The Christine Rosholt Quintet – Lipstick: Live At The Dakota (Perfect Lips)
Released – February 2, 2009
I’m not crazy about live recordings. They typically don’t do justice to the music.
It’s tough to make any venue sound as good as a recording studio. I don’t applaud solos in my living room. Don’t like tinkling glasses, the murmur of people. And while none of that bothers me when I’m sitting in a club with a cool beverage in my hand, I’m less forgiving when it’s all on the big speakers in the living room or plugged into my ears at six in the morning.
So. Why have I spent the last week commuting with Christine Rosholt plugged in?

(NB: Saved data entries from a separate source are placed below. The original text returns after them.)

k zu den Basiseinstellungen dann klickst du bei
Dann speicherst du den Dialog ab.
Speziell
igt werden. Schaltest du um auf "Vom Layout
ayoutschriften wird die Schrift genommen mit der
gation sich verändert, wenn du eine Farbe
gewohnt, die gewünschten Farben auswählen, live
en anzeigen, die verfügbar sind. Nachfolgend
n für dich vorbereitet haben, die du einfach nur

Because she and the band are that good, and so is the recording.
I like Ms. Rosholt’s work, and thought her first recording was very good. This one is better – it’s as if she’s drawing energy from the live audience. There’s a difference between “recording artist” and “performer,” yes? For Ms. Rosholt, it’s apparently the difference between “unplugged,” and “live wire.”
Ms. Rosholt, along with her band – Tanner Taylor on piano, bassist Graydon Peterson, drummer Jay Epstein and saxophonist Dave Karr, have put together nicely fresh arrangements for fifteen tunes that never stray far from the main street of Standardsville. Favorites included Frank Loesser’s “If I Were A Bell,” along with a swingy “Cheek to Cheek,” and “Devil May Care.” Ms. Rosholt is in her element, here, as a performer. Recorded at Minneapolis’ Dakota Jazz Club, Ms. Rosholt is clearly a different person on stage, and I’m a fan. I was checking her calendar to see if an east-coast swing is on tap.

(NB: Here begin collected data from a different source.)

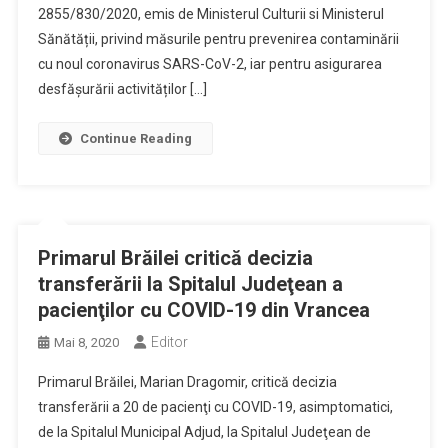
2855/830/2020, emis de Ministerul Culturii si Ministerul
Sănătății, privind măsurile pentru prevenirea contaminării
cu noul coronavirus SARS-CoV-2, iar pentru asigurarea
desfășurării activităților […]
Continue Reading
Primarul Brăilei critică decizia
transferării la Spitalul Judeţean a
pacienţilor cu COVID-19 din Vrancea
Editor
Mai 8, 2020
Primarul Brăilei, Marian Dragomir, critică decizia
transferării a 20 de pacienţi cu COVID-19, asimptomatici,
de la Spitalul Municipal Adjud, la Spitalul Judeţean de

There’s nothing “same old” about this disc. Kudos to those involved on the technical side of the recording. It doesn’t sound like it was recorded outside of a studio; and yet the chemistry of a live performance is what makes it so doggone good. Ms. Rosholt and the gang are not only in their groove, but firing on all cylinders.
Being the design slave that I am, a shout out to Ann Marsden for the photos and Robyn Lewis for the cover design. Good stuff on this disc, which gets a highest recommendation.